◆ PROBLEM DETAILS ◆
The records below are to be returned exactly as written, minus their pictures.

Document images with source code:
+--

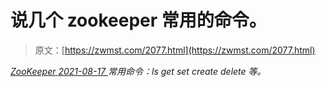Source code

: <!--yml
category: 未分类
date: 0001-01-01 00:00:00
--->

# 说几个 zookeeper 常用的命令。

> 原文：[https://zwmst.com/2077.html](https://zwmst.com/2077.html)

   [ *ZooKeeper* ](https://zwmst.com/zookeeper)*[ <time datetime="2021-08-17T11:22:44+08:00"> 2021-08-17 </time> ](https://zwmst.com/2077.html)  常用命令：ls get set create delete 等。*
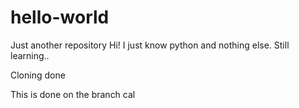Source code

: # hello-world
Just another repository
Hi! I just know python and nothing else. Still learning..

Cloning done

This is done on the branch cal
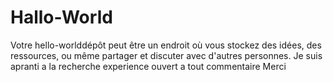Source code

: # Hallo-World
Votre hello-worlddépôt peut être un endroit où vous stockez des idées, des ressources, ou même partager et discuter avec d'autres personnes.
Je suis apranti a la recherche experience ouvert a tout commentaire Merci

+--

◆ ANSWER TO THE EXERCISE ◆
Source code

: <!--yml
category: 未分类
date: 0001-01-01 00:00:00
--->

# 说几个 zookeeper 常用的命令。

> 原文：[https://zwmst.com/2077.html](https://zwmst.com/2077.html)

   [ *ZooKeeper* ](https://zwmst.com/zookeeper)*[ <time datetime="2021-08-17T11:22:44+08:00"> 2021-08-17 </time> ](https://zwmst.com/2077.html)  常用命令：ls get set create delete 等。*
Source code

: # hello-world
Just another repository
Hi! I just know python and nothing else. Still learning..

Cloning done

This is done on the branch cal
Source code

: # Hallo-World
Votre hello-worlddépôt peut être un endroit où vous stockez des idées, des ressources, ou même partager et discuter avec d'autres personnes.
Je suis apranti a la recherche experience ouvert a tout commentaire Merci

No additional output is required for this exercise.